WORK TASK A: In the discussion on memory and imagination, rewrite the paragraph beginning "The key word is "act"" as a short bulleted list that keeps its main facts.
WORK TASK B: Answer yes or no to whether each statement agrees with the discussion on memory and imagination, and quote the deciding words from it: (i) One writer considers memory real to the extent that it records and replays events without distortion. (ii) The group exercises mentioned took place about ten years ago. (iii) Hallucination is described as a voluntary mental activity.

EXCERPTED PASSAGE:
☆ ☆ ☆ ☆

Do you consider memories to be "real," Nemo?

But neither is any act of imagination.

That presumption simply is not true. Despite all being human beings, different ones of us may experience very different thoughts and feelings under the same circumstances.
This was first most starkly made real to me in some group exercises in which I participated probably thirty years ago now. It always fascinates me now how I was ever able to expect the stranger next to me to feel and think as I did. (And, yes, one can throw up the argument about not really "the same circumstances." But, for all reasonable intents and purposes, the diversity can still hold in any group of considerable size. Some bright souls think and feel just like me, but the rest of those poor souls... ROFLOL!)

I haven't read "On the Soul" yet. I take it that Aristotle doesn't believe in the immortality of the soul or recollection?
The sensible object produces a sensation that lingers even when it is disappearing or entirely gone. It sounds akin to memory.
The description does seem to fit memory. I consider memory real to the extent that it records and replays events without distortion.

But neither is any act of imagination."
The key word is "act". Imagination is a voluntary mental activity, whereas hallucination is involuntary. When imagining, the person is aware that the product of his imagination isn't real (yet), but a hallucinating person believes the hallucinations are real.

Diversity holds because we are unique individuals, but we're are also all human beings, and share common feelings and thoughts. If that's not true, we would not be able to communicate with and understand each other at all.

☆ ☆ ☆ ☆

RECORDS SHOWN:
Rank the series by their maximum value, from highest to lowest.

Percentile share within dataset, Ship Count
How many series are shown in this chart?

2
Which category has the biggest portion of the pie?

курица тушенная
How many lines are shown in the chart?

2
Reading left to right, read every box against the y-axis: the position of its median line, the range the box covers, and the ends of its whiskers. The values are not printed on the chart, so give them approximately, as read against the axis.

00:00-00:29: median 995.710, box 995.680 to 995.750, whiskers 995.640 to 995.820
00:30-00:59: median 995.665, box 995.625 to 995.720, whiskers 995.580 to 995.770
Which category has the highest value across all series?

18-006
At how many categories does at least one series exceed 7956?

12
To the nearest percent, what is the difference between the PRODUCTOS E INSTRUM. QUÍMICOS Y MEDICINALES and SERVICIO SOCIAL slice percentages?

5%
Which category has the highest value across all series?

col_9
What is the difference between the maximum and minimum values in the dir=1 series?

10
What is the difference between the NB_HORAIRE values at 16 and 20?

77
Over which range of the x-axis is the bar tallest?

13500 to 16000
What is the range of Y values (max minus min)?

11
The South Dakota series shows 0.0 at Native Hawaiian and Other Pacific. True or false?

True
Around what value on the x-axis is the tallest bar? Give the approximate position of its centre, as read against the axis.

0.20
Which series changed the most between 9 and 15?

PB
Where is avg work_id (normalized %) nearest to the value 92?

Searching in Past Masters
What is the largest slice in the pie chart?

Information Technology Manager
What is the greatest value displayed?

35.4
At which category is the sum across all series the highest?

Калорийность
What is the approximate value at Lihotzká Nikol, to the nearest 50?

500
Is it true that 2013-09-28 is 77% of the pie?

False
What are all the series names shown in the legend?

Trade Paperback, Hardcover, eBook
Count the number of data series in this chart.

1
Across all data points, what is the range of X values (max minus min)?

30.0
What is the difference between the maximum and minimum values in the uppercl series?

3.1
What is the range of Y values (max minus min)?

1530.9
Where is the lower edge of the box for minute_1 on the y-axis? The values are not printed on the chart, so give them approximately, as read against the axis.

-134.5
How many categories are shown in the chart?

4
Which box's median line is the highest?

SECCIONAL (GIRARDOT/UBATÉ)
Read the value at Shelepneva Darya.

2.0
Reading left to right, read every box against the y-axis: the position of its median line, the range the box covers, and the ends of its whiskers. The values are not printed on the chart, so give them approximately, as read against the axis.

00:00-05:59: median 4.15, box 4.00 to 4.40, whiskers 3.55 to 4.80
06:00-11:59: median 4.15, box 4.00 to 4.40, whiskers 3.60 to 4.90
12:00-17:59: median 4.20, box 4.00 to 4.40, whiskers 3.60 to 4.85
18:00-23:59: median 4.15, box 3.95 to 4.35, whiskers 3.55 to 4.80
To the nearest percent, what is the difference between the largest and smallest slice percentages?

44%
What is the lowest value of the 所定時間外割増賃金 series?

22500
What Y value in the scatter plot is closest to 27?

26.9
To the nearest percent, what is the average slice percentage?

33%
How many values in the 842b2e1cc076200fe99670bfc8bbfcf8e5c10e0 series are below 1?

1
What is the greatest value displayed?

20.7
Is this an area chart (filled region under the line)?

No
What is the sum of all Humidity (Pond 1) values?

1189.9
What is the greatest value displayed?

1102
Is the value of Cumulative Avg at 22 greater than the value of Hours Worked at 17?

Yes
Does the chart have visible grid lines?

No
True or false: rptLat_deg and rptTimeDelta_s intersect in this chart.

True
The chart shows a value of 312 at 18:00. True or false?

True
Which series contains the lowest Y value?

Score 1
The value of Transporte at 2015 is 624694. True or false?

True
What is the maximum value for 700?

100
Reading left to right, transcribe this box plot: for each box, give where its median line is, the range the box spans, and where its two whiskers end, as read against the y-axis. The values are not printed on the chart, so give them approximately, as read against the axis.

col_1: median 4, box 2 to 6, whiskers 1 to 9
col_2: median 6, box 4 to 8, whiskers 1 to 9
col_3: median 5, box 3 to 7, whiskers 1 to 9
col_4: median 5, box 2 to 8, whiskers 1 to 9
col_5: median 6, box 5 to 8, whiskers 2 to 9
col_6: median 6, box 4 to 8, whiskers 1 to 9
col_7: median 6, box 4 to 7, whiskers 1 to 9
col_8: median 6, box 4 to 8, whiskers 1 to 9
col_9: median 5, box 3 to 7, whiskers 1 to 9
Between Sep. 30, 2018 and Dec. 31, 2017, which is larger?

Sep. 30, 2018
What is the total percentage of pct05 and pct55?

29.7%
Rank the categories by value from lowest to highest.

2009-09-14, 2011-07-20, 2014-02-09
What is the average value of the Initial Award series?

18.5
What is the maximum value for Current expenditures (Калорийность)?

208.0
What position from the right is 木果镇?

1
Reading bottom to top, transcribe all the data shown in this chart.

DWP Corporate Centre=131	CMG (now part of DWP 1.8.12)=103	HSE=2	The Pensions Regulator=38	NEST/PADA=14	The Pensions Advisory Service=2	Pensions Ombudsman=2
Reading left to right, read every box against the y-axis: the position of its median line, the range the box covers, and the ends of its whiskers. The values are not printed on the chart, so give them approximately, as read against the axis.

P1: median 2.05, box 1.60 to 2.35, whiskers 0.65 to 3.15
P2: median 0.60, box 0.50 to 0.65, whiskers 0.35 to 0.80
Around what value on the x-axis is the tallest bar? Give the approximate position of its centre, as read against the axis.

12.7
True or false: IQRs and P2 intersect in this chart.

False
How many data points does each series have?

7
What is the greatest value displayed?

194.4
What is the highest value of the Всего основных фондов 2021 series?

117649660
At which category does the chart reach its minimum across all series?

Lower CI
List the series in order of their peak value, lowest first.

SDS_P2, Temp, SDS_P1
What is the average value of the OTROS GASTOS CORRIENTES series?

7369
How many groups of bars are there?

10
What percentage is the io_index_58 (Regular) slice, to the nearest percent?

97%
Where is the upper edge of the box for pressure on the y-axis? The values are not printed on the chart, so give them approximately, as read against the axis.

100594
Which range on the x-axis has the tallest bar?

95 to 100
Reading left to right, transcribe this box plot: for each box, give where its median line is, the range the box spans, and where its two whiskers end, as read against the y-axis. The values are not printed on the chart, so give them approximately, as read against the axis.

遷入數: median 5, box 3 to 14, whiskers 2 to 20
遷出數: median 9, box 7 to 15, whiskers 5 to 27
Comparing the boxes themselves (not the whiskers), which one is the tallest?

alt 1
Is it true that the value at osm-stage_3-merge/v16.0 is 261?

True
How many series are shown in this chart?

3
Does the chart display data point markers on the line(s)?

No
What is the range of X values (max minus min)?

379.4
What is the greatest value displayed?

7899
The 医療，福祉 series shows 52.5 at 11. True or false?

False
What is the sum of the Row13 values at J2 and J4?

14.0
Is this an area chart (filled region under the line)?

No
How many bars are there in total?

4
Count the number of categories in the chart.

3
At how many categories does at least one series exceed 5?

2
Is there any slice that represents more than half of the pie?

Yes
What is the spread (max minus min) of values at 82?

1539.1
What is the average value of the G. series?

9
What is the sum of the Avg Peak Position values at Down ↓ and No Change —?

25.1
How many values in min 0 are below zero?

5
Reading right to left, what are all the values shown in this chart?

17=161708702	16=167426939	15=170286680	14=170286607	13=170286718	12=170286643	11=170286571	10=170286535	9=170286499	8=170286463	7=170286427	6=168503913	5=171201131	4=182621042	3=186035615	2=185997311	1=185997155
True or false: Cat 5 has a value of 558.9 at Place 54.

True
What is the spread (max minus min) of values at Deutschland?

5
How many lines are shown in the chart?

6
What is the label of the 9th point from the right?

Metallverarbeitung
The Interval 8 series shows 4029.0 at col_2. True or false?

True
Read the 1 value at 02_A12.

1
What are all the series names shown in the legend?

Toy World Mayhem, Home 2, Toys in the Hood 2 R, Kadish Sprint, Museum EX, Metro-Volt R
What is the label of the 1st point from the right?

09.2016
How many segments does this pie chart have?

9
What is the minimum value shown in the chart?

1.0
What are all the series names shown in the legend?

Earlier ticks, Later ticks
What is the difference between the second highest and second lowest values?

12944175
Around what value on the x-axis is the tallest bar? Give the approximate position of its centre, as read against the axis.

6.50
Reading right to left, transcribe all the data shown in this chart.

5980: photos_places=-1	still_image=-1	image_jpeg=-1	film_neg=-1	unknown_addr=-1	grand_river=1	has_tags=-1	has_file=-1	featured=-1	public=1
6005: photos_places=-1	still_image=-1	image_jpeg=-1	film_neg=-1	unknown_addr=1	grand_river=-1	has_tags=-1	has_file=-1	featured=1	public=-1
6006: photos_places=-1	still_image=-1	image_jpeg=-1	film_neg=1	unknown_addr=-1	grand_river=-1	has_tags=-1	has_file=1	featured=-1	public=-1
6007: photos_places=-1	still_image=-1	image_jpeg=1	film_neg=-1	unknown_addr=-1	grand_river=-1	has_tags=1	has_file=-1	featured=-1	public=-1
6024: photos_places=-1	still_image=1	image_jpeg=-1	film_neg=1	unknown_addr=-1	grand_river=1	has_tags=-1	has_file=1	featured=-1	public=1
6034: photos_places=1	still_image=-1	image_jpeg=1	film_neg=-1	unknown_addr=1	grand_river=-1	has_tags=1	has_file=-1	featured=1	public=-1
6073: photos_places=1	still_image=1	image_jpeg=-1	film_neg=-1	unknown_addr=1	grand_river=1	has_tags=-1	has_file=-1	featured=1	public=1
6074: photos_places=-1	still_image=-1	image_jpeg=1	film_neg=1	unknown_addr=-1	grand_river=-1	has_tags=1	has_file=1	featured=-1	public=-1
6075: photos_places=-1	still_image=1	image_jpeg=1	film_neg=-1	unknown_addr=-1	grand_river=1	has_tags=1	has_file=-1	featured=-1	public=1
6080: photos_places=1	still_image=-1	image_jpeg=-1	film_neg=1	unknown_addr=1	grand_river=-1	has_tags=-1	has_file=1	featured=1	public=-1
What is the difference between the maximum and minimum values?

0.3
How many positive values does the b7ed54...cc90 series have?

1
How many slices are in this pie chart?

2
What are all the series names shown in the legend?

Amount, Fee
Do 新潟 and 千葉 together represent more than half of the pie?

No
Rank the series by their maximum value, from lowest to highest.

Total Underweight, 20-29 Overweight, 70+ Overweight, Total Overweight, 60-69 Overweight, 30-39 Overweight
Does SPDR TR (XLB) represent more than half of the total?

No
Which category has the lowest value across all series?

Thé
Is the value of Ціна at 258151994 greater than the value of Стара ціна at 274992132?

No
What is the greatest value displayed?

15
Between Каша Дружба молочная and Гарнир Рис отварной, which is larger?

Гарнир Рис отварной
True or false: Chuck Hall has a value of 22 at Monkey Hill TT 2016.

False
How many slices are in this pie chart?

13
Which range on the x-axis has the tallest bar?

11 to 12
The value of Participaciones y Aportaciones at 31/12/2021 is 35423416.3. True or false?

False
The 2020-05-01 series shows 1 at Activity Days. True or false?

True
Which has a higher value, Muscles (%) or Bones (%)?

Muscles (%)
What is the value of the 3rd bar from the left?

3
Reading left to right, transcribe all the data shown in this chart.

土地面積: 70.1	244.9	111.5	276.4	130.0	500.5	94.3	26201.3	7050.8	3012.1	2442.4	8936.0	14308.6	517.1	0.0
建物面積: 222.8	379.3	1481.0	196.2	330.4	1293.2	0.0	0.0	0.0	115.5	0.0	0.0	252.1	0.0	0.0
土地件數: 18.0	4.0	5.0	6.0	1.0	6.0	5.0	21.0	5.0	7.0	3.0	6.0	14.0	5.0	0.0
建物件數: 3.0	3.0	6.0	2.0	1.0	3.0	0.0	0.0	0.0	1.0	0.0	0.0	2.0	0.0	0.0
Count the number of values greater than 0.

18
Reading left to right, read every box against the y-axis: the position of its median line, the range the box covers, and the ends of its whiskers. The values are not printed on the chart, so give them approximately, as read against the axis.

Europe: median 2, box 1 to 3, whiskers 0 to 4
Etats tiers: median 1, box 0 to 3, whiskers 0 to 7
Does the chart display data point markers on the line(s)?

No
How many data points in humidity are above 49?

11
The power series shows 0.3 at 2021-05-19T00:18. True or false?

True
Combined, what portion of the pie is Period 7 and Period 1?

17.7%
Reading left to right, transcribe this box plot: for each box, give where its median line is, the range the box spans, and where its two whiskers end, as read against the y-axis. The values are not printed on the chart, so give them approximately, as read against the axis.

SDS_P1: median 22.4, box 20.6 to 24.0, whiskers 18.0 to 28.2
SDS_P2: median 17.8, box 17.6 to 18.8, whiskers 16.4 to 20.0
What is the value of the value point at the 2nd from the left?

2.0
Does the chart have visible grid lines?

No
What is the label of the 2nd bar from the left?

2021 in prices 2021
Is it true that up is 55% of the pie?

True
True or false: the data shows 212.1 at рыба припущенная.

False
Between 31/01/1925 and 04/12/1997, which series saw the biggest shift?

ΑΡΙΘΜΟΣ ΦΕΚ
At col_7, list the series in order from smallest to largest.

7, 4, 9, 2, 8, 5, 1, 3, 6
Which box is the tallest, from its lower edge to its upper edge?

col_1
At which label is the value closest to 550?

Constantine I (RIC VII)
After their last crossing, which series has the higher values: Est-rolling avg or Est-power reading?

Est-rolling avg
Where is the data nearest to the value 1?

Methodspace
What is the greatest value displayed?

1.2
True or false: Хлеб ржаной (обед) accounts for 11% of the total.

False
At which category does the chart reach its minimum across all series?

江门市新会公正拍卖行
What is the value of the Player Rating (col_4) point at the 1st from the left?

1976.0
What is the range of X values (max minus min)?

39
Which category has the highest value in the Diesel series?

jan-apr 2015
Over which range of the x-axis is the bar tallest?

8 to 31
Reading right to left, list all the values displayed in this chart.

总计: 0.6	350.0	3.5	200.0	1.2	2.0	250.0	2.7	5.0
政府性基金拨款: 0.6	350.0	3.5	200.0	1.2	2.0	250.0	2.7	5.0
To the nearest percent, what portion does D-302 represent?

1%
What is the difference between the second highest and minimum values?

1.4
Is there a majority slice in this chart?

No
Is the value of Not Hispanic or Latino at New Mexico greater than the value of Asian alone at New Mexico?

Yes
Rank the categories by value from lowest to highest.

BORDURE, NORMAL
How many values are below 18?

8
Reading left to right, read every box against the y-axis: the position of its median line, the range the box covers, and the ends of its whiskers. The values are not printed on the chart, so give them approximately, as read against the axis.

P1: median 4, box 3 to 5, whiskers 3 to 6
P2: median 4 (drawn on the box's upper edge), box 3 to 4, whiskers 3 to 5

☆ ☆ ☆ ☆

YOUR SOLUTION A:
- The key word is "act."
- Imagination is voluntary; hallucination is involuntary.
- Someone imagining knows that what they imagine isn't real (yet).
- Someone hallucinating believes the hallucinations are real.

YOUR SOLUTION B:
(i) Yes: "I consider memory real to the extent that it records and replays events without distortion."
(ii) No: "probably thirty years ago now."
(iii) No: "whereas hallucination is involuntary."